-- ACTIVITY --
Every line of the listing that holds the word "hand" should be returned.

=== Section Start ===

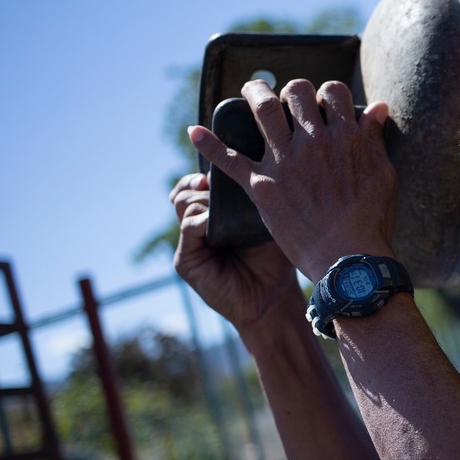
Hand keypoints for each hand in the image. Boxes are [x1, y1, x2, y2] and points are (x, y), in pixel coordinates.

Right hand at [170, 172, 298, 330]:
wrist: (272, 297)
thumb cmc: (275, 259)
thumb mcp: (266, 222)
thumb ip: (253, 200)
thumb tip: (253, 167)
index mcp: (213, 215)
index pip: (195, 185)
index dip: (204, 173)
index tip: (221, 162)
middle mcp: (198, 226)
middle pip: (185, 190)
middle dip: (201, 182)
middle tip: (216, 182)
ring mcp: (190, 243)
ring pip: (184, 204)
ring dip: (203, 198)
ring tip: (222, 204)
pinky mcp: (186, 261)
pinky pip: (189, 228)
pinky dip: (202, 220)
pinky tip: (217, 221)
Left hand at [187, 79, 395, 281]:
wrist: (349, 258)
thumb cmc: (371, 219)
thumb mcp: (384, 173)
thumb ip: (375, 138)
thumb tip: (377, 108)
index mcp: (345, 136)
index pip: (333, 92)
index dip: (328, 94)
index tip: (326, 105)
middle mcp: (312, 141)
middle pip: (297, 92)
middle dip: (294, 91)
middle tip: (290, 101)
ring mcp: (284, 162)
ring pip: (263, 109)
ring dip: (255, 93)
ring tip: (251, 91)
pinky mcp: (262, 186)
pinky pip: (229, 159)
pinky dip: (209, 144)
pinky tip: (193, 132)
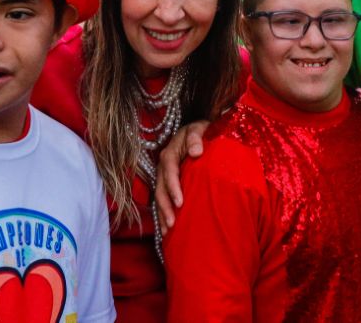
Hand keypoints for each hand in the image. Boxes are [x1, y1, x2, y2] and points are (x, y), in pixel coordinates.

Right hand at [154, 120, 209, 235]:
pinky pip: (164, 198)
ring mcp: (164, 175)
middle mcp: (164, 165)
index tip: (180, 203)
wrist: (199, 130)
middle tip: (172, 224)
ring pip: (159, 196)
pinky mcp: (169, 182)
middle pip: (160, 188)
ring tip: (167, 232)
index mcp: (170, 153)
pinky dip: (164, 213)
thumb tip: (196, 152)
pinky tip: (168, 228)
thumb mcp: (199, 128)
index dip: (172, 187)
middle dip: (164, 207)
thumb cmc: (201, 130)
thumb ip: (196, 137)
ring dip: (162, 214)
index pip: (169, 171)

=== Section End ===

-- EXERCISE SOLUTION --
Hand keypoints for each hand in the image. Boxes are [x1, y1, x2, y2] and points are (x, y), in pixel coordinates.
Right hand at [170, 172, 298, 330]:
Left hand at [187, 79, 395, 281]:
Hand keypoints for each hand in the image. Boxes are [x1, y1, x2, y2] and points are (x, y), in pixel coordinates.
Right hand at [154, 120, 209, 235]:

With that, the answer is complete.